Greene Street will open today at 3734 Spruce St., where Dolbey’s Bookstore used to be before it closed last March.

“Our mission is to promote recycling in the most beautiful way possible,” the store’s owner Lynne Mastrilli said. “We want to present consignment in the most beautiful way we can and remind people that it’s the right thing to do.”

Though it is a used clothing store, Greene Street is committed to high standards. They will only accept clothes that are in excellent condition and are not more than two years old in terms of style.

“We try to keep the items up-to-date in fashion trends,” manager Kelly Vignola added. “With the amount of brands we have, everyone can come in and find something that fits their fashion personality.”

The store is also committed to making sure they have something for everyone.

“We aren’t just high-end. We’re Gap to Gucci,” said Casey Drucquer, Greene Street’s head of marketing.

The University believes Greene Street will be a welcomed addition to campus.

“There’s a different class of consignment stores that have become prevalent in the marketplace,” said Ed Datz, executive director of real estate at Penn’s Facilities and Real Estate Services. “We felt that the University community would really embrace this trend.”

To start a consignment, one must bring in at least 10 items of clothing. Greene Street will offer a 40 percent commission on the clothes it accepts.

“It’s a great way to make money as a student,” Drucquer said.

Greene Street’s opening in University City will be the store’s ninth location. Their other stores are located in other parts of Philadelphia and New Jersey, and they will be opening in SoHo, New York, at the end of March.
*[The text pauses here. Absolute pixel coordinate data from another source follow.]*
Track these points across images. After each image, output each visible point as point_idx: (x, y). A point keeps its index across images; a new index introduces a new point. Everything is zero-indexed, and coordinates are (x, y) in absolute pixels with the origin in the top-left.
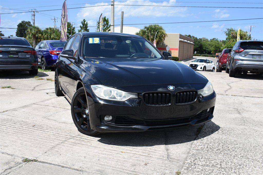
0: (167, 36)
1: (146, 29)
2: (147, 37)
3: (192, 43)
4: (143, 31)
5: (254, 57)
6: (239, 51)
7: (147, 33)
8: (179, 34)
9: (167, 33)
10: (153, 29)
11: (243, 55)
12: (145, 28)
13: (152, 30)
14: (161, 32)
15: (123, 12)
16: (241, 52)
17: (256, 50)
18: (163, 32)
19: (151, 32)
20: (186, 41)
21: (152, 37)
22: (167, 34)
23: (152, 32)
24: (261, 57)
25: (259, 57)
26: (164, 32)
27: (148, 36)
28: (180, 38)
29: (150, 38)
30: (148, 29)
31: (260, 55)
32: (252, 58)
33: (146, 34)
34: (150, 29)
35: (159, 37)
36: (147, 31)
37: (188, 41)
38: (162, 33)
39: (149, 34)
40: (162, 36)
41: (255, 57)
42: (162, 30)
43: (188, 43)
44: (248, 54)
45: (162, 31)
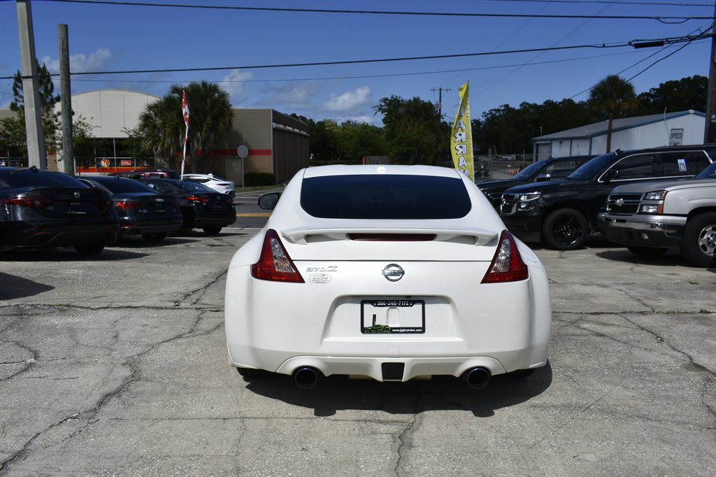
3: (305, 133)
8: (271, 109)
15: (66, 26)
20: (291, 129)
28: (274, 121)
37: (293, 128)
43: (296, 134)
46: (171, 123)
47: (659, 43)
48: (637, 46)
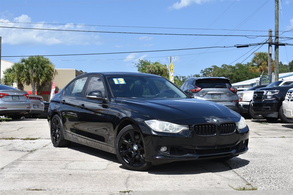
0: (57, 73)
1: (24, 63)
2: (26, 75)
4: (19, 66)
5: (213, 97)
6: (196, 90)
7: (26, 69)
8: (75, 69)
9: (56, 69)
10: (35, 63)
11: (202, 96)
12: (22, 62)
13: (34, 65)
14: (49, 67)
15: (1, 37)
16: (199, 91)
17: (215, 89)
18: (50, 67)
19: (32, 68)
21: (34, 75)
22: (57, 71)
23: (34, 68)
24: (221, 96)
25: (220, 96)
26: (52, 67)
27: (28, 74)
29: (31, 76)
30: (27, 63)
31: (220, 95)
32: (212, 98)
33: (25, 71)
34: (30, 63)
35: (46, 74)
36: (26, 66)
38: (50, 69)
39: (30, 72)
40: (50, 73)
41: (215, 97)
42: (48, 64)
44: (206, 94)
45: (50, 65)
46: (23, 78)
47: (247, 46)
48: (238, 47)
Mastrilli and her employees are excited about opening in University City.

“There are students, faculty, tourists and parents [here],” she said. “There’s something about the perfect storm of everything about the college experience that works well with our business.”
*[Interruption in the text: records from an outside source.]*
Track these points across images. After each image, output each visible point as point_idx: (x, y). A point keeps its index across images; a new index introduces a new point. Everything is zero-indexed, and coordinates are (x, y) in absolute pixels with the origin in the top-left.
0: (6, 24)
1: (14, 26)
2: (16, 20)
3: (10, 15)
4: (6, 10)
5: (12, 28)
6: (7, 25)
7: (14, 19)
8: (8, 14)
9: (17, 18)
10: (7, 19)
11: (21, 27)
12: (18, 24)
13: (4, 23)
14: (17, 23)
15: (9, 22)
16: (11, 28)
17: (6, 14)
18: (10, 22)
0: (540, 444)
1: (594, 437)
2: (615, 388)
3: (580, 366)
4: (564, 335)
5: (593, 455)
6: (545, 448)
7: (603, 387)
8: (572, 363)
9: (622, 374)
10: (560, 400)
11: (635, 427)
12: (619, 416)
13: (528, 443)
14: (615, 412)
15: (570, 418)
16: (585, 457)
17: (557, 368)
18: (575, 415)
This has proven to be true for Greene Street’s location in Princeton, N.J., which attracts many students from Princeton University.

“Our goal is to beat our Princeton store,” Mastrilli said.

Mastrilli and her staff hope that Penn students will be receptive to the new location on campus.

“We have something for everyone, [but] it’s a new concept,” she added. “Ultimately, students will be the judge.”

Students already seem eager to try out the new spot.

“I think it could be cool because people here are really into fashion,” College freshman Kati Holland said. “It’s an easy way to revamp your wardrobe and get rid of stuff you don’t want.”

College freshman Brittany Bolden added, “I think it’s a great idea … I’d definitely check it out.”